Ener1 also develops commercial fuel cell products through its EnerFuel subsidiary and nanotechnology-based materials and manufacturing processes for batteries and other applications through its NanoEner subsidiary.

Think is a pioneer in electric vehicles, and a leader in electric vehicle technology, developed and proven over 19 years. Think is also a leader in electric drive-system technology, and was the first to market a ‘plug and play’ mobility solution in the business-to-business sector.

The equity funding allows financially struggling Think to exit court protection and resume normal operations with the production of the ready-to-market TH!NK City.
Also participating in Think’s restructuring is Valmet Automotive, a provider of automotive engineering and manufacturing services of premium cars.

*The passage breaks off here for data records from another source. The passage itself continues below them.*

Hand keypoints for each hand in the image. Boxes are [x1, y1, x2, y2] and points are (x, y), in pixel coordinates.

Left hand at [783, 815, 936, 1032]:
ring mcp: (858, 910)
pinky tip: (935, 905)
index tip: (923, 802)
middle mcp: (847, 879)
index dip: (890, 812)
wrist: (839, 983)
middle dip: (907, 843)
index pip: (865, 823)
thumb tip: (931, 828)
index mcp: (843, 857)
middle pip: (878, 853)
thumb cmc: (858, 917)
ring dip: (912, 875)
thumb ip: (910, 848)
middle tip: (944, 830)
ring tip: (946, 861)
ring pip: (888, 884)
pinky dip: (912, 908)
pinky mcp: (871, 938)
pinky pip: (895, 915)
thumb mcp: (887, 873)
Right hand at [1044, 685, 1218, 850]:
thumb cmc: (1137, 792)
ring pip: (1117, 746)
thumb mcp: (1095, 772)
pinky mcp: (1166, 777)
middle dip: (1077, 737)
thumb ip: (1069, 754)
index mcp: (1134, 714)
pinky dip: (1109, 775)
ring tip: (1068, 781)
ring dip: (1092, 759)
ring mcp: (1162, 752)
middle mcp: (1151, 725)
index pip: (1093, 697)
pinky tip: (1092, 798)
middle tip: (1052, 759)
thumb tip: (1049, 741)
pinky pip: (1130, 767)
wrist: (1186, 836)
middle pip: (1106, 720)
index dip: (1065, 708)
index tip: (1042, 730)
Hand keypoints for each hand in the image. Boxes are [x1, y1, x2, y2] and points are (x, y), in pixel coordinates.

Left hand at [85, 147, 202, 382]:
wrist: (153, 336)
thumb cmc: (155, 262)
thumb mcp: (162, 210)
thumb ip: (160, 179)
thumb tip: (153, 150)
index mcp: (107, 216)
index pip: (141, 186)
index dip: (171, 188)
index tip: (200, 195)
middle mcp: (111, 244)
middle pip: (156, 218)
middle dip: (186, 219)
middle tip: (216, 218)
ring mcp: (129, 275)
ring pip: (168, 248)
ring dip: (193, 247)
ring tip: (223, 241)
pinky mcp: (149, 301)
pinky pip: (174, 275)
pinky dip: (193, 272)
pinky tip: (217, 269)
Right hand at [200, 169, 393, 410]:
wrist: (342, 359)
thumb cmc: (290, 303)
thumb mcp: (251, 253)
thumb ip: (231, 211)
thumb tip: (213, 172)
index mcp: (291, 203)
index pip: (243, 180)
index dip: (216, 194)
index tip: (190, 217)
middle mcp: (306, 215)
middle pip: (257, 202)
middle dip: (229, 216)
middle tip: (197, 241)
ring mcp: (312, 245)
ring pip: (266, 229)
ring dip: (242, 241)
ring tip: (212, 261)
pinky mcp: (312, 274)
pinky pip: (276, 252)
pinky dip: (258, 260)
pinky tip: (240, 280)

In 40 years the company has produced over 1,100,000 high-quality vehicles in Finland. Valmet Automotive manufactures Porsche Boxster and Porsche Cayman for Porsche AG. The manufacturing of Fisker Karma hybrid vehicle starts in 2009. The company is a part of Metso.

Diversifying into system integration around a technology platform is an intelligent strategy for Ener 1 who faces tough competition from battery giants who have joint ventures and strategic relationships with major auto makers. Competition includes Panasonic, Hitachi, NEC, LG Chem, and Johnson Controls-Saft.